During the golden age of Hangzhou’s “economic revolution,” the Song leaders managed to largely avoid international conflict by defusing tensions with trade agreements and tributary offers. Thus, Hangzhou was mostly at peace during its peak years, leaving its residents free to engage in enterprises that further enriched the city. “Between … 960 and … 1127 [AD], China passed through a phase of economic growth that was unprecedented in earlier Chinese history, perhaps in world history up to this time. It depended on a combination of commercialization, urbanization, and industrialization that has led some authorities to compare this period in Chinese history with the development of early modern Europe six centuries later,” according to the American historian Philip D. Curtin.
Factories situated in Hangzhou and the other major Song-era cities of Chengdu, Huizhou, and Anqi printed paper money with a uniform design using woodblocks and six different ink colors. Each city used multiple banknote seal stamps and different fiber mixes in the paper currency they produced to make counterfeiting difficult. In 1175 AD, as many as a thousand employees may have worked in Hangzhou’s paper money factory each day. The earliest money notes expired after just three years, and their use was limited to certain regions of the Song empire. Then, in 1265 AD, Hangzhou’s factories printed the first truly national currency. That currency exhibited a unified design, was accepted across the empire, and its value was backed by silver or gold. The paper money notes were available in various denominations. Unfortunately, that national currency was only used for nine years before a Mongol invasion ended the Song dynasty.

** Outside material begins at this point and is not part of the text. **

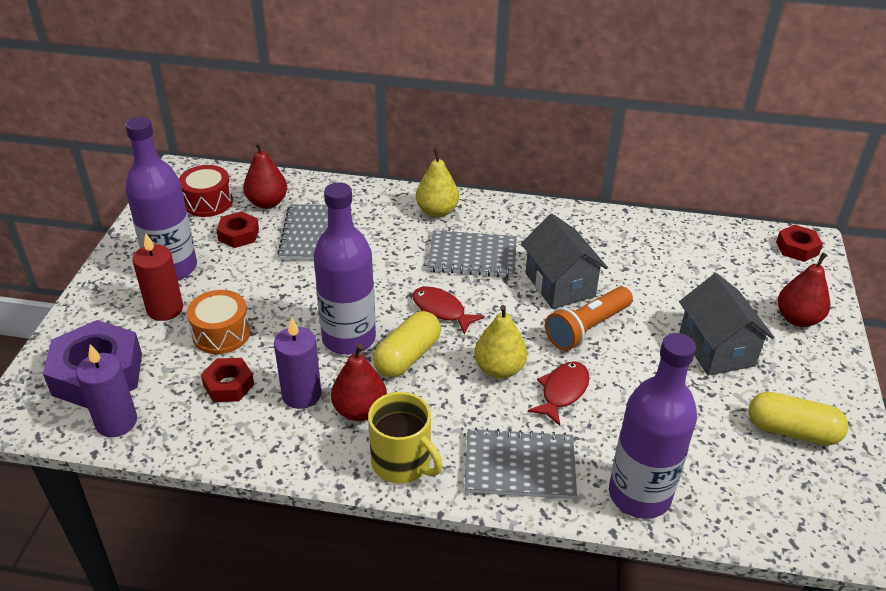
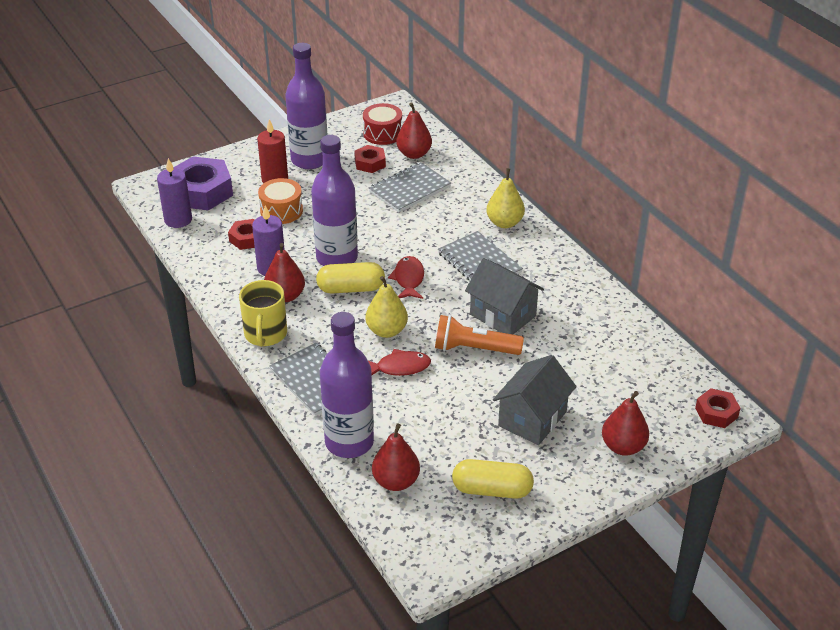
camera: 50 degrees right, 0 degrees up
(560, 285) = (503, 315): grey house -> grey house turned 75 degrees counterclockwise
(728, 493) = (396, 481): none -> red pear
(792, 431) = (492, 490): yellow capsule -> yellow capsule turned 60 degrees counterclockwise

The concept of paper currency proved more lasting than the Song dynasty that created it. The subsequent Mongol Yuan dynasty issued their own paper currency, known as the Chao. However, the Mongols did not tie their currency’s value to anything and printed more and more banknotes until runaway inflation degraded the currency’s worth. Paper money can be susceptible to hyperinflation without sound monetary policy. Paper currency has nonetheless proved to be a lasting and practical invention that is now used worldwide.
For being a hothouse of invention and creativity and the site of an early economic revolution that gave the world paper money, 12th century Hangzhou is deservedly our twelfth Center of Progress. Bolstered by printing technology and paper currency’s efficiency, the Song era saw a steady stream of technological breakthroughs. Those included the compass, the first mechanical clocks, and the invention of forensic science. The economic and technological advancements of the Song era translated into improving living conditions for the average person. By practically every measure of human wellbeing, ranging from sanitation to literacy to average income, China was superior to Europe in the twelfth century. Thanks to relative peace, far-ranging trade, and cultural openness, Hangzhou prospered and produced many accomplishments, including inventions that we still use today.